Stamp duty and filing requirements

Stamp duty continues to apply to legal and financial documents. The former N50 electronic transfer levy has been formally classified as stamp duty, payable by the sender on transfers of N10,000 and above. Salary payments and transfers between accounts owned by the same person are exempt.

All taxpayers, including those exempt from payment, must file annual returns. Companies must file by March 31, while individuals have until June 30. Zero returns are required for exempt persons to demonstrate compliance.

Penalties and enforcement

The new laws introduce tougher penalties for non-compliance. Late filing attracts a N100,000 fine plus N50,000 for each month of default, while unpaid taxes incur a 10 per cent penalty plus interest at the Central Bank’s Monetary Policy Rate.
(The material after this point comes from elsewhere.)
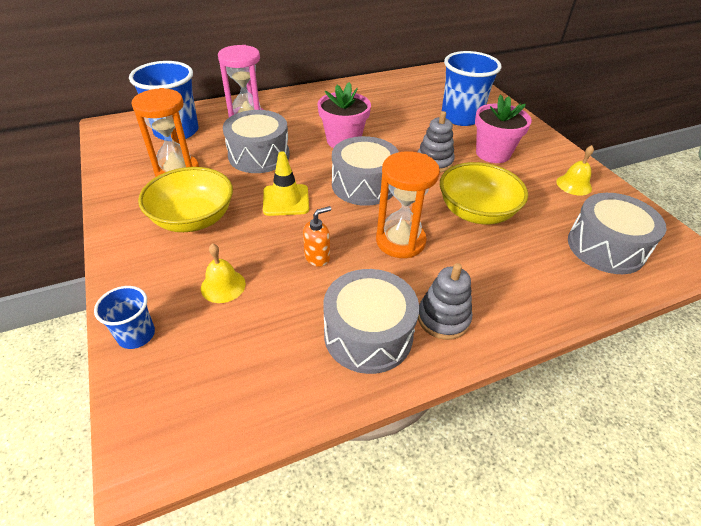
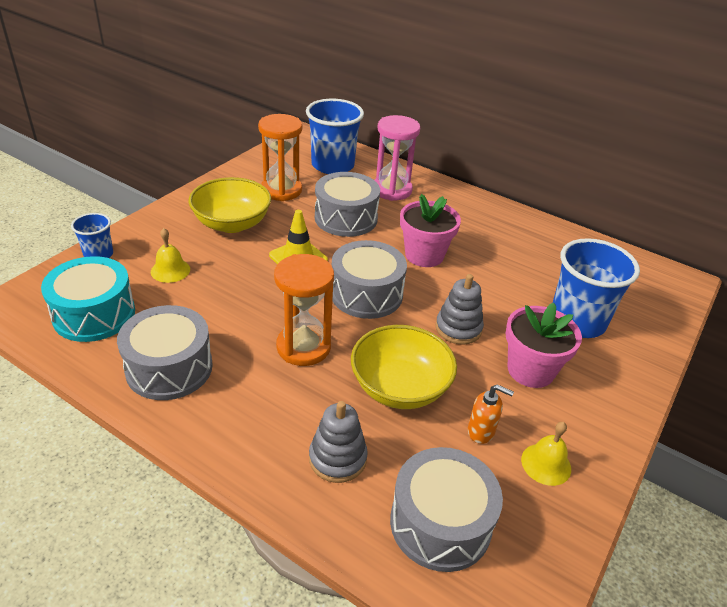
camera: 55 degrees right, 5 degrees down
(240, 370) = (94, 314): none -> turquoise drum
(317, 257) = (240, 304): orange soap dispenser -> orange soap dispenser (481, 431)
(443, 318) = (219, 409): grey stacking toy -> grey stacking toy (337, 458)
Criminal prosecution applies only after due process.

While the NRS has access to financial data for assessment purposes, it cannot arbitrarily freeze or seize bank accounts without following legal procedures.

The bottom line

The new tax regime is designed to ease the burden on low-income earners and small businesses while ensuring wealthier individuals and larger firms contribute their fair share. Taxes remain a civic duty and a tool for accountability, enabling citizens to demand better governance in return.

As implementation approaches, experts say sustained public education by government agencies will be crucial to dispel myths, build trust, and ensure voluntary compliance with the new tax system.